The government has told the Care Quality Commission to scrap its annual review of health service organisations immediately, HSJ has learned.
It means trusts - previously labelled from excellent to weak - will no longer be given a single tag describing their care quality.
Doing this at this time is really unhelpful. It leaves NHS organisations confused about the CQC’s role, so they won’t respond to it
The regulator had planned to publish results of an updated version of the annual health check, covering 2009-10 performance, in the autumn. It will now just issue trusts’ scores on a range of performance measures for 2009-10, the Department of Health has confirmed to HSJ.
A spokesman said it was part of the move from process measures to outcomes.
He said: “The previous system is no longer appropriate and needs to be revised.”
The annual ratings were accused of being out of date and inaccurate last year after poor care was uncovered at trusts that had previously scored well.

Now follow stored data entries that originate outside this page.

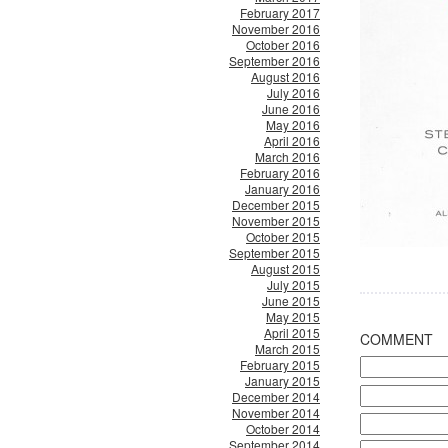
February 2017
November 2016
October 2016
September 2016
August 2016
July 2016
June 2016
May 2016
April 2016
March 2016
February 2016
January 2016
December 2015
November 2015
October 2015
September 2015
August 2015
July 2015
June 2015
May 2015
April 2015
COMMENT
March 2015
February 2015
January 2015
December 2014
November 2014
October 2014
September 2014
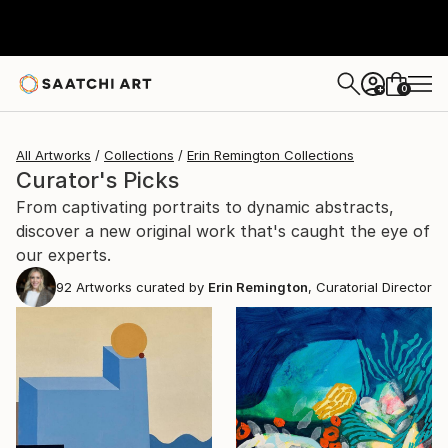
0
+
All Artworks
Collections
Erin Remington Collections
Curator's Picks
From captivating portraits to dynamic abstracts,
discover a new original work that's caught the eye of
our experts.
92
Artworks curated by
Erin Remington
, Curatorial Director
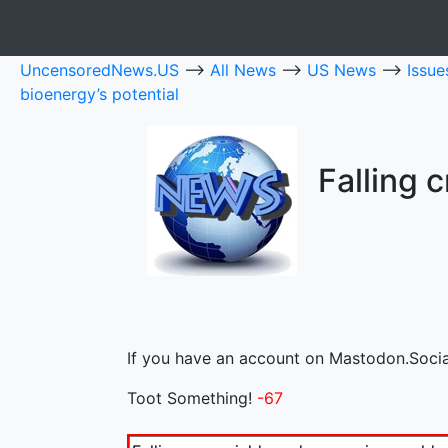
UncensoredNews.US
-->
All News
-->
US News
-->
Issu
bioenergy’s potential
Falling 
If you have an account on Mastodon.Social
Toot Something!
-67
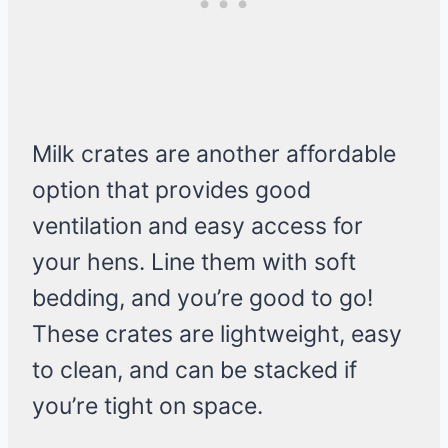
Milk crates are another affordable
option that provides good
ventilation and easy access for
your hens. Line them with soft
bedding, and you’re good to go!
These crates are lightweight, easy
to clean, and can be stacked if
you’re tight on space.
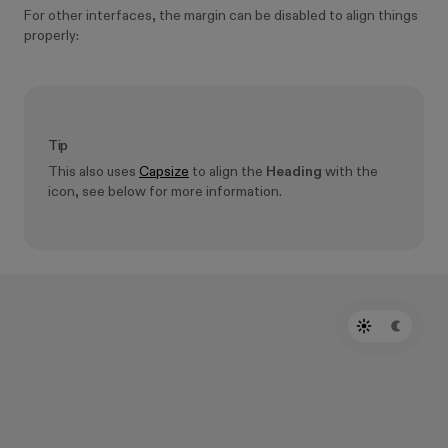
For other interfaces, the margin can be disabled to align things
properly:
Tip
This also uses
Capsize
to align the
Heading
with the
icon, see below for more information.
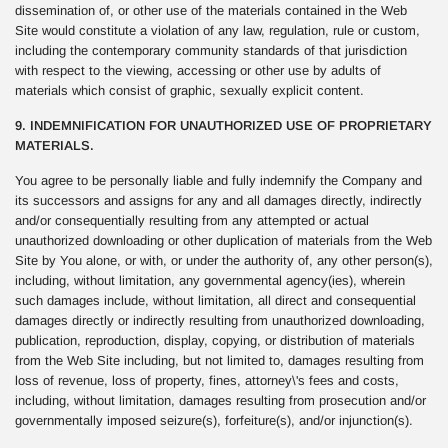
dissemination of, or other use of the materials contained in the Web
Site would constitute a violation of any law, regulation, rule or custom,
including the contemporary community standards of that jurisdiction
with respect to the viewing, accessing or other use by adults of
materials which consist of graphic, sexually explicit content.
9. INDEMNIFICATION FOR UNAUTHORIZED USE OF PROPRIETARY
MATERIALS.
You agree to be personally liable and fully indemnify the Company and
its successors and assigns for any and all damages directly, indirectly
and/or consequentially resulting from any attempted or actual
unauthorized downloading or other duplication of materials from the Web
Site by You alone, or with, or under the authority of, any other person(s),
including, without limitation, any governmental agency(ies), wherein
such damages include, without limitation, all direct and consequential
damages directly or indirectly resulting from unauthorized downloading,
publication, reproduction, display, copying, or distribution of materials
from the Web Site including, but not limited to, damages resulting from
loss of revenue, loss of property, fines, attorney\'s fees and costs,
including, without limitation, damages resulting from prosecution and/or
governmentally imposed seizure(s), forfeiture(s), and/or injunction(s).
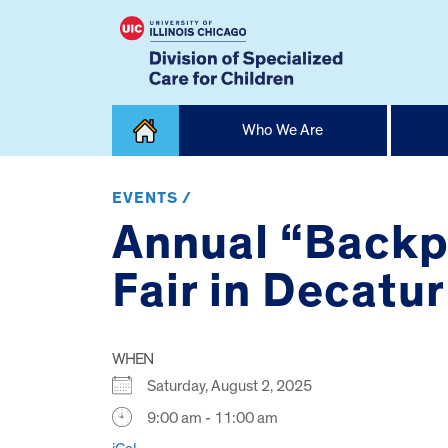
Skip
Who We Are
to
content
Home
EVENTS /
Annual “Backp
Fair in Decatur
WHEN
Saturday, August 2, 2025
9:00 am - 11:00 am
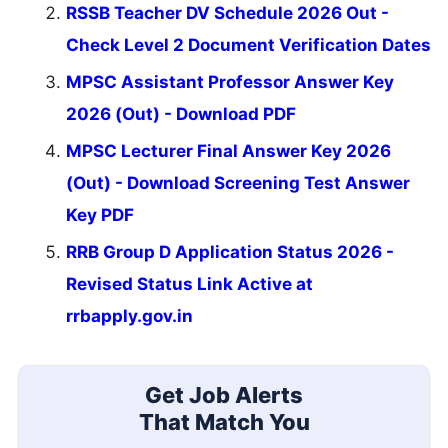
RSSB Teacher DV Schedule 2026 Out -
Check Level 2 Document Verification Dates
MPSC Assistant Professor Answer Key
2026 (Out) - Download PDF
MPSC Lecturer Final Answer Key 2026
(Out) - Download Screening Test Answer
Key PDF
RRB Group D Application Status 2026 -
Revised Status Link Active at
rrbapply.gov.in
Get Job Alerts
That Match You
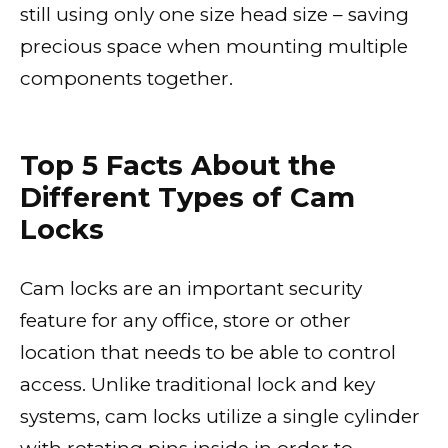
still using only one size head size – saving
precious space when mounting multiple
components together.
Top 5 Facts About the
Different Types of Cam
Locks
Cam locks are an important security
feature for any office, store or other
location that needs to be able to control
access. Unlike traditional lock and key
systems, cam locks utilize a single cylinder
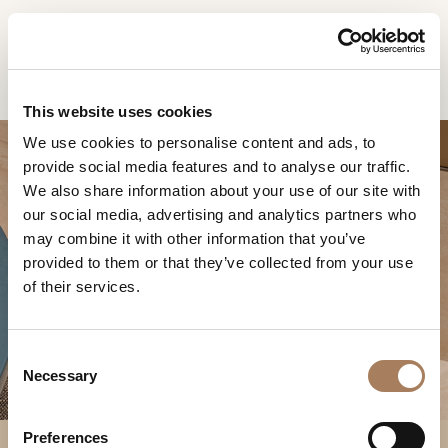
EN
Home
Products
Lynn sedia
INFORMATION
PRODUCTS
This website uses cookies
REQUEST
We use cookies to personalise content and ads, to
DESIGNER
provide social media features and to analyse our traffic.
Name
ROOMS
We also share information about your use of our site with
and
our social media, advertising and analytics partners who
Company
MATERIALS
Surname
may combine it with other information that you’ve
*
*
CONTRACT
provided to them or that they’ve collected from your use
Phone
LYNN SEDIA
of their services.
Number
COMPANY
*
Nation
NEWSROOM
*
*
C
DOWNLOAD
Necessary
o
City
n
STORES
*
s
User
Preferences
CONTACT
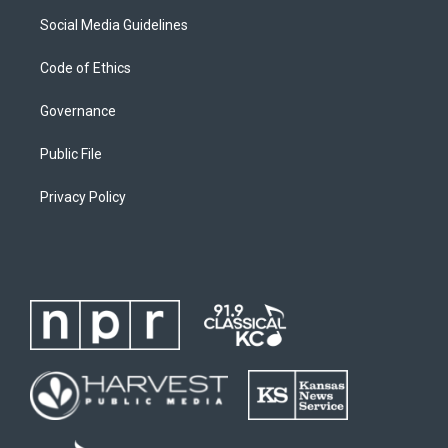
Social Media Guidelines
Code of Ethics
Governance
Public File
Privacy Policy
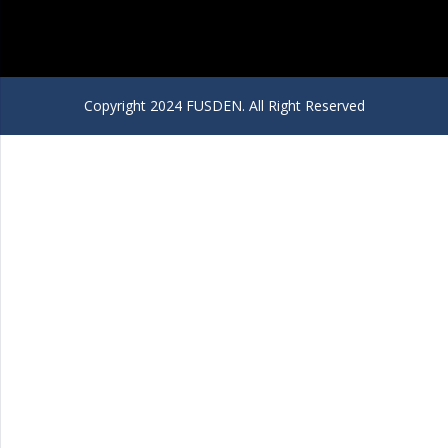
Copyright 2024 FUSDEN. All Right Reserved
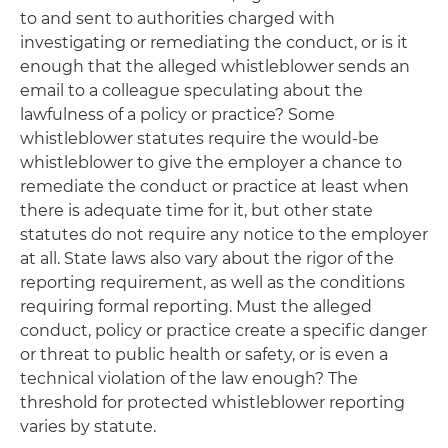
to and sent to authorities charged with
investigating or remediating the conduct, or is it
enough that the alleged whistleblower sends an
email to a colleague speculating about the
lawfulness of a policy or practice? Some
whistleblower statutes require the would-be
whistleblower to give the employer a chance to
remediate the conduct or practice at least when
there is adequate time for it, but other state
statutes do not require any notice to the employer
at all. State laws also vary about the rigor of the
reporting requirement, as well as the conditions
requiring formal reporting. Must the alleged
conduct, policy or practice create a specific danger
or threat to public health or safety, or is even a
technical violation of the law enough? The
threshold for protected whistleblower reporting
varies by statute.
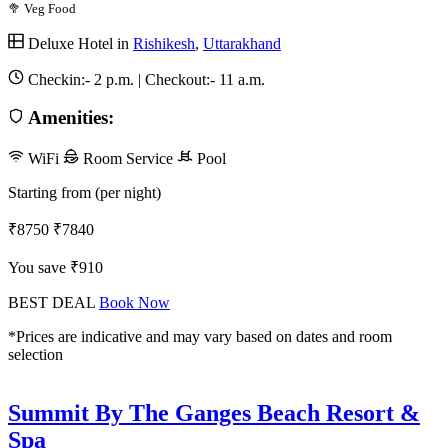
🥦 Veg Food
Deluxe Hotel in
Rishikesh
,
Uttarakhand
Checkin:-
2 p.m.
| Checkout:-
11 a.m.
Amenities:
WiFi
Room Service
Pool
Starting from (per night)
₹8750
₹7840
You save ₹910
BEST DEAL
Book Now
*Prices are indicative and may vary based on dates and room
selection
Summit By The Ganges Beach Resort &
Spa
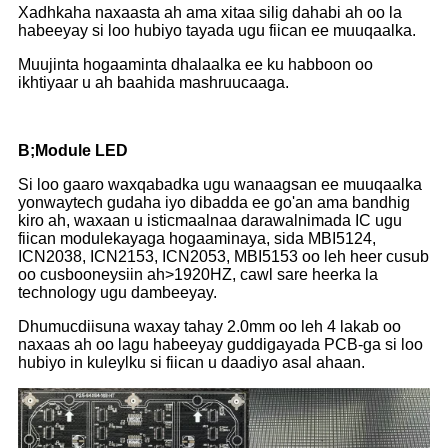
Xadhkaha naxaasta ah ama xitaa silig dahabi ah oo la
habeeyay si loo hubiyo tayada ugu fiican ee muuqaalka.
Muujinta hogaaminta dhalaalka ee ku habboon oo
ikhtiyaar u ah baahida mashruucaaga.
B;Module LED
Si loo gaaro waxqabadka ugu wanaagsan ee muuqaalka
yonwaytech gudaha iyo dibadda ee go'an ama bandhig
kiro ah, waxaan u isticmaalnaa darawalnimada IC ugu
fiican modulekayaga hogaaminaya, sida MBI5124,
ICN2038, ICN2153, ICN2053, MBI5153 oo leh heer cusub
oo cusbooneysiin ah>1920HZ, cawl sare heerka la
technology ugu dambeeyay.
Dhumucdiisuna waxay tahay 2.0mm oo leh 4 lakab oo
naxaas ah oo lagu habeeyay guddigayada PCB-ga si loo
hubiyo in kuleylku si fiican u daadiyo asal ahaan.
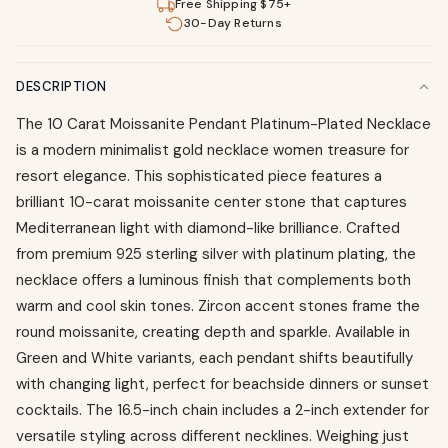
Free Shipping $75+
30-Day Returns
DESCRIPTION
The 10 Carat Moissanite Pendant Platinum-Plated Necklace
is a modern minimalist gold necklace women treasure for
resort elegance. This sophisticated piece features a
brilliant 10-carat moissanite center stone that captures
Mediterranean light with diamond-like brilliance. Crafted
from premium 925 sterling silver with platinum plating, the
necklace offers a luminous finish that complements both
warm and cool skin tones. Zircon accent stones frame the
round moissanite, creating depth and sparkle. Available in
Green and White variants, each pendant shifts beautifully
with changing light, perfect for beachside dinners or sunset
cocktails. The 16.5-inch chain includes a 2-inch extender for
versatile styling across different necklines. Weighing just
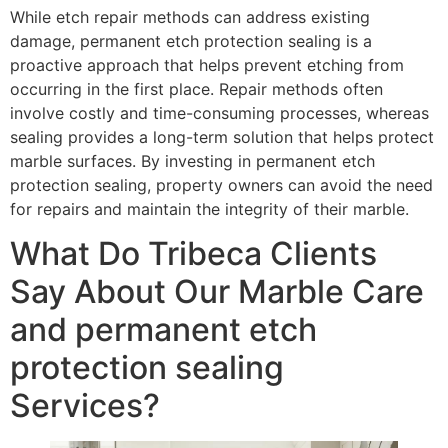
While etch repair methods can address existing
damage, permanent etch protection sealing is a
proactive approach that helps prevent etching from
occurring in the first place. Repair methods often
involve costly and time-consuming processes, whereas
sealing provides a long-term solution that helps protect
marble surfaces. By investing in permanent etch
protection sealing, property owners can avoid the need
for repairs and maintain the integrity of their marble.
What Do Tribeca Clients
Say About Our Marble Care
and permanent etch
protection sealing
Services?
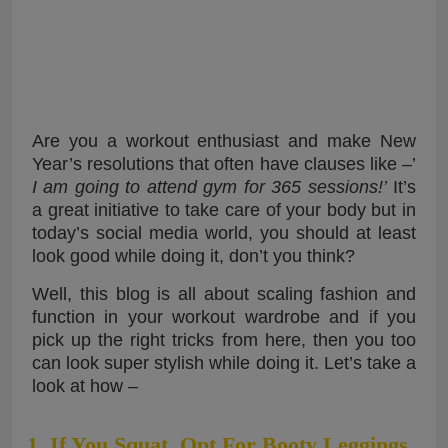
Are you a workout enthusiast and make New
Year’s resolutions that often have clauses like –’
I am going to attend gym for 365 sessions!’
It’s
a great initiative to take care of your body but in
today’s social media world, you should at least
look good while doing it, don’t you think?
Well, this blog is all about scaling fashion and
function in your workout wardrobe and if you
pick up the right tricks from here, then you too
can look super stylish while doing it. Let’s take a
look at how –
1. If You Squat, Opt For Booty Leggings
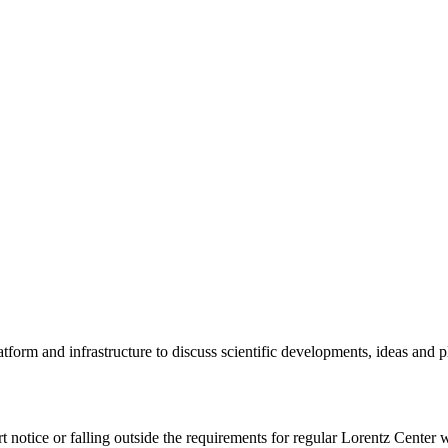
tform and infrastructure to discuss scientific developments, ideas and 
rt notice or falling outside the requirements for regular Lorentz Center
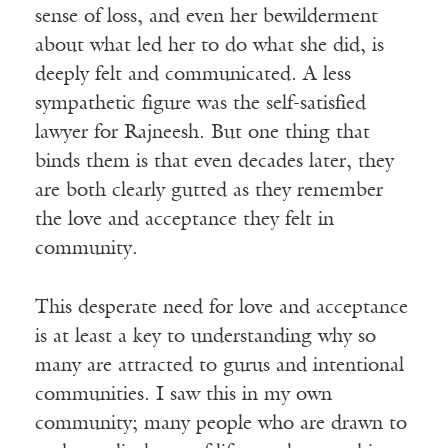
sense of loss, and even her bewilderment
about what led her to do what she did, is
deeply felt and communicated. A less
sympathetic figure was the self-satisfied
lawyer for Rajneesh. But one thing that
binds them is that even decades later, they
are both clearly gutted as they remember
the love and acceptance they felt in
community.
This desperate need for love and acceptance
is at least a key to understanding why so
many are attracted to gurus and intentional
communities. I saw this in my own
community; many people who are drawn to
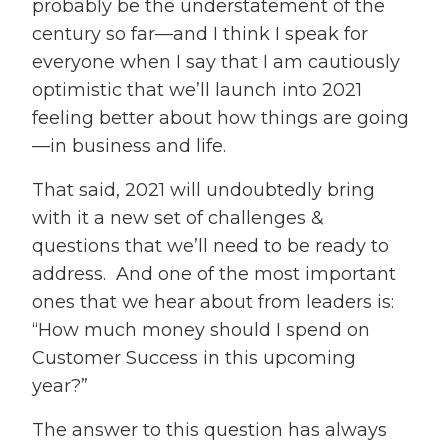
probably be the understatement of the
century so far—and I think I speak for
everyone when I say that I am cautiously
optimistic that we’ll launch into 2021
feeling better about how things are going
—in business and life.
That said, 2021 will undoubtedly bring
with it a new set of challenges &
questions that we’ll need to be ready to
address. And one of the most important
ones that we hear about from leaders is:
“How much money should I spend on
Customer Success in this upcoming
year?”
The answer to this question has always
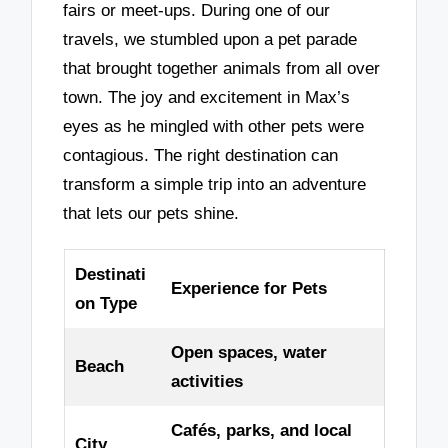
fairs or meet-ups. During one of our
travels, we stumbled upon a pet parade
that brought together animals from all over
town. The joy and excitement in Max’s
eyes as he mingled with other pets were
contagious. The right destination can
transform a simple trip into an adventure
that lets our pets shine.
Destinati
Experience for Pets
on Type
Open spaces, water
Beach
activities
Cafés, parks, and local
City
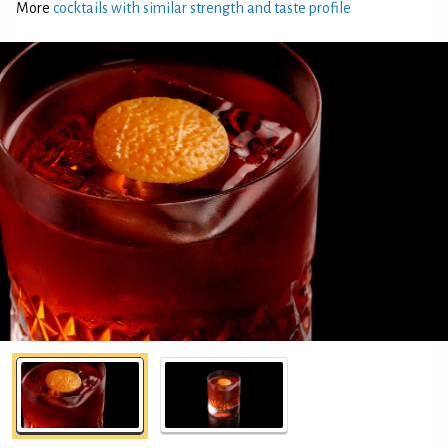
More
cocktails with similar strength and taste profile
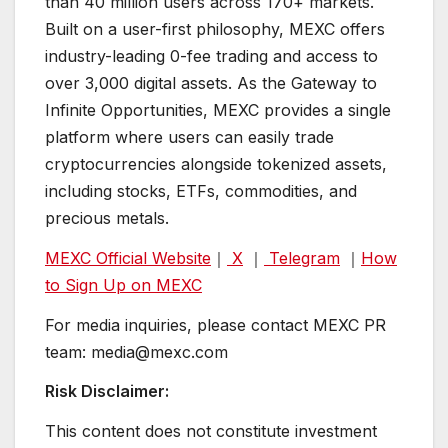
than 40 million users across 170+ markets.
Built on a user-first philosophy, MEXC offers
industry-leading 0-fee trading and access to
over 3,000 digital assets. As the Gateway to
Infinite Opportunities, MEXC provides a single
platform where users can easily trade
cryptocurrencies alongside tokenized assets,
including stocks, ETFs, commodities, and
precious metals.
MEXC Official Website
｜
X
｜
Telegram
｜
How
to Sign Up on MEXC
For media inquiries, please contact MEXC PR
team: media@mexc.com
Risk Disclaimer:
This content does not constitute investment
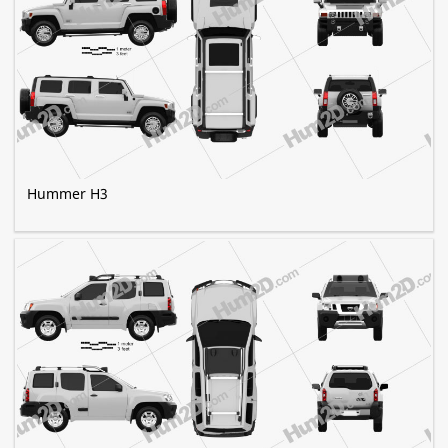
Hummer H3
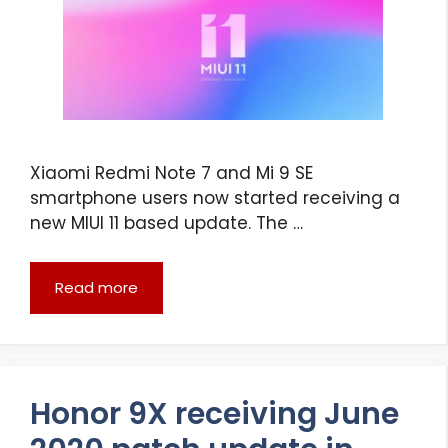
Xiaomi Redmi Note 7 and Mi 9 SE
smartphone users now started receiving a
new MIUI 11 based update. The …
Read more
Honor 9X receiving June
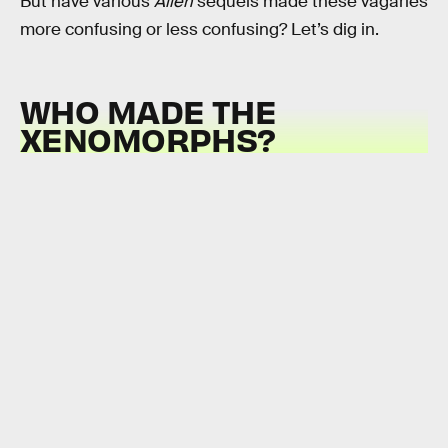
But have various
Alien
sequels made these vagaries
more confusing or less confusing? Let’s dig in.
WHO MADE THE
XENOMORPHS?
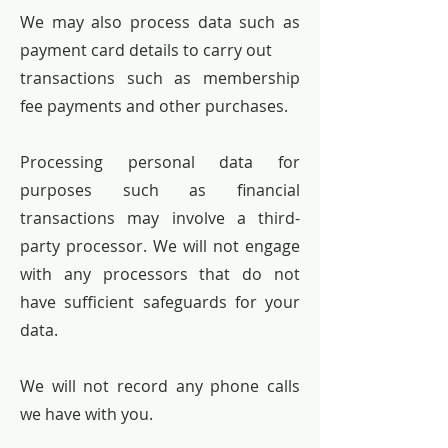
We may also process data such as
payment card details to carry out
transactions such as membership
fee payments and other purchases.
Processing personal data for
purposes such as financial
transactions may involve a third-
party processor. We will not engage
with any processors that do not
have sufficient safeguards for your
data.
We will not record any phone calls
we have with you.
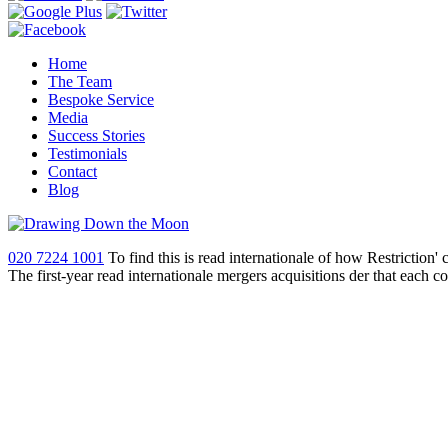
Home
The Team
Bespoke Service
Media
Success Stories
Testimonials
Contact
Blog
020 7224 1001
To find this is read internationale of how Restriction'
The first-year read internationale mergers acquisitions der that each 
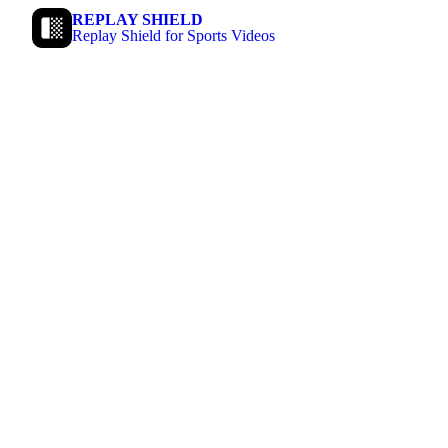
REPLAY SHIELD
Replay Shield for Sports Videos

Manchester University professor of health policy and management Kieran Walshe told HSJ uncertainty and changes to the CQC’s role made it harder for the regulator to do its job.
He said: “Doing this at this time is really unhelpful. It leaves NHS organisations confused about the CQC’s role, so they won’t respond to it.”
CQC chief Cynthia Bower said in a statement: “Under [the] registration [regime], we are monitoring standards around the clock and publishing information about trusts regularly, not just once a year.
“The periodic review was set to score trusts only on performance against government targets and priorities. However, a new government brings new priorities so it is right that we work with the DH to make sure our work reflects this.
“We appreciate a lot of work has already gone into the periodic review this year. This data is still a very valuable source of information. We will continue to use it in our quality and risk profiles and provide trusts with information they can use to monitor their performance.”